Dataset entries: Begin
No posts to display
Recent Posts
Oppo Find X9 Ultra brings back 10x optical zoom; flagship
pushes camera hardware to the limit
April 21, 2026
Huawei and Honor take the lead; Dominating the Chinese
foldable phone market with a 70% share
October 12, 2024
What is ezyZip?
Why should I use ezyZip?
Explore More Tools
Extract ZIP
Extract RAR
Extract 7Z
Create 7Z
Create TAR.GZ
Dataset entries: End
Dataset entries: Begin
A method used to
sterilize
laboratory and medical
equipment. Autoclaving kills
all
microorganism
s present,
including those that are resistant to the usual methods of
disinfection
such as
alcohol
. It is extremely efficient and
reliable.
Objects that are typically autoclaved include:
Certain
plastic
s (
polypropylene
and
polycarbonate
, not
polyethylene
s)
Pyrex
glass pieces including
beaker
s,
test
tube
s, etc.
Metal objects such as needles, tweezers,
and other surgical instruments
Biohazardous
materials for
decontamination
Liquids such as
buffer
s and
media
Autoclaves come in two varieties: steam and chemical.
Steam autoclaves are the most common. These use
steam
Dataset entries: End
Dataset entries: Begin
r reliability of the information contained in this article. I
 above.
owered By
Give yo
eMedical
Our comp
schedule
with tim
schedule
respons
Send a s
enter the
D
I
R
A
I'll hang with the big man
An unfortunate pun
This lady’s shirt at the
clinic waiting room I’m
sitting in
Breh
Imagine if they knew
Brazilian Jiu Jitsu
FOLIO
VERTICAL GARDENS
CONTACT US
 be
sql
Dataset entries: End
• **What the task asks**
Can you arrange the lines from the one holding "No posts to display" through the one holding "Create TAR.GZ", both included, as a numbered list with any blank lines left out?

• **Response**
1. No posts to display
2. Recent Posts
3. Oppo Find X9 Ultra brings back 10x optical zoom; flagship
4. pushes camera hardware to the limit
5. April 21, 2026
6. Huawei and Honor take the lead; Dominating the Chinese
7. foldable phone market with a 70% share
8. October 12, 2024
9. What is ezyZip?
10. Why should I use ezyZip?
11. Explore More Tools
12. Extract ZIP
13. Extract RAR
14. Extract 7Z
15. Create 7Z
16. Create TAR.GZ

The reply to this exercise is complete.